As investigators march ahead with their probe, experts say Trump’s lawyers may eventually be forced into the uncomfortable position of testifying against their former client. Goodman pointed to the recent prosecution of former Trump campaign manager Paul Manafort, who Trump pardoned after he was found guilty of multiple financial crimes, as a possible example for investigators to follow.

In Oct. 2017, a federal judge called Manafort’s former attorney, Melissa Laurenza, to testify before a grand jury convened as part of the special counsel’s investigation into Russian meddling in the 2016 election to discuss whether Manafort had lied to the government through his legal team.

“If Trump is indicted, it is very likely some of these lawyers will testify against him,” Goodman said. “Prosecutors will be able to put these lawyers on the stand and ask them highly revelatory questions, like, ‘Who told you there were no more documents with classified markings? Did your client have knowledge of your statement to the Justice Department?'”

Typically, interactions between attorneys and their clients are privileged. But Goodman said a legal principle known as the “crime-fraud exception” could circumvent attorney-client confidentiality in certain circumstances, especially when clients deliberately lie to their lawyers.

In any case, Green said, if any of Trump’s lawyers were found to have misled the government, it would no longer be appropriate for them to continue representing Trump.

“Trump’s lawyers have to feel that they are at risk both criminally and from a disciplinary point of view.

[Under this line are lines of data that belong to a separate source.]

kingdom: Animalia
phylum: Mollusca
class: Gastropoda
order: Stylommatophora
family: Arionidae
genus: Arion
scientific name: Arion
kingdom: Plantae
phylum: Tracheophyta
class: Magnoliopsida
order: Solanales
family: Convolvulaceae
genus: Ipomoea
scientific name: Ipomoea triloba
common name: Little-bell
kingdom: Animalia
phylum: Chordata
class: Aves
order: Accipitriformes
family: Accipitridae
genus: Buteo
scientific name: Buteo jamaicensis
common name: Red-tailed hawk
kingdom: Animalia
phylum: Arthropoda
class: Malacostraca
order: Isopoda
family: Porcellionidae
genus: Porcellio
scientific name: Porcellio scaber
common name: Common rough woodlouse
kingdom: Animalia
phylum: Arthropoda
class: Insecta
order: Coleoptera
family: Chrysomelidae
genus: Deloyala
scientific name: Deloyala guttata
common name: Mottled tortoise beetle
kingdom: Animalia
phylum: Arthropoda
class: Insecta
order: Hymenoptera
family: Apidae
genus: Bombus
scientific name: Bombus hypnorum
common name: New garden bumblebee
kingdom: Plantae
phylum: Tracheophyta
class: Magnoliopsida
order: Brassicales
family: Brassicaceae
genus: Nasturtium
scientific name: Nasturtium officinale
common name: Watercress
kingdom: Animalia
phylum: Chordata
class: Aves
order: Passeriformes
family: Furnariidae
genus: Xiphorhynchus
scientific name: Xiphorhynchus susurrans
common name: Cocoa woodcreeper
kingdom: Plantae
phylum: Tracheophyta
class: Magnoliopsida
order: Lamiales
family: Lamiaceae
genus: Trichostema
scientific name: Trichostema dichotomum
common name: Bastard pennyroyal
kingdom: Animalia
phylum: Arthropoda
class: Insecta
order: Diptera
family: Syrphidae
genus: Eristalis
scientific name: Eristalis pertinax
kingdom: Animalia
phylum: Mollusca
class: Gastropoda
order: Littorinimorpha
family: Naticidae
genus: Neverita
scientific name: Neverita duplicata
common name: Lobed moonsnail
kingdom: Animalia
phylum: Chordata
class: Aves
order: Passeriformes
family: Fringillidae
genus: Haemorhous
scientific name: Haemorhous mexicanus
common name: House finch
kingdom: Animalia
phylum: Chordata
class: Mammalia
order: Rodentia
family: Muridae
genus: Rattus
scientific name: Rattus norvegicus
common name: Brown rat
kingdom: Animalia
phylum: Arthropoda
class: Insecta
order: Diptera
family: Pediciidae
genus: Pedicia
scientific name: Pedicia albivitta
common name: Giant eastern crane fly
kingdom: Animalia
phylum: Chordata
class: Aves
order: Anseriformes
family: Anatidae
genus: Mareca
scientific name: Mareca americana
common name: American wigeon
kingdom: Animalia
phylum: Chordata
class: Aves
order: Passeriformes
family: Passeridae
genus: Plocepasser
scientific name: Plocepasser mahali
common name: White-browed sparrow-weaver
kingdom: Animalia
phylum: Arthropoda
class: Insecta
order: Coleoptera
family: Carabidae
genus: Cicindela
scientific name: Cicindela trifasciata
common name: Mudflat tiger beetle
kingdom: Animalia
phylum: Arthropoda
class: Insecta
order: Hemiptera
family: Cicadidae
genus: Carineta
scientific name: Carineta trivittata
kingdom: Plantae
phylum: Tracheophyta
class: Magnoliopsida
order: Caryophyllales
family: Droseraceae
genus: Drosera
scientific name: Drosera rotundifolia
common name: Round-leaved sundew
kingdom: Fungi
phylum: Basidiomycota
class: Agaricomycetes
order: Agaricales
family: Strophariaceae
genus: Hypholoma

If they were to continue to represent Trump, their personal interests could compromise their representation,” Green said. “It would be a problem for them to continue representing Trump after providing demonstrably false information to the government.”

David Laufman, a former Justice Department official in the national security division, said Wednesday that “based on DOJ’s filing, it’s hard to imagine that obstruction charges, at a minimum, ultimately will not be filed.”

“The only question,” he said, “is how many named defendants there will be.”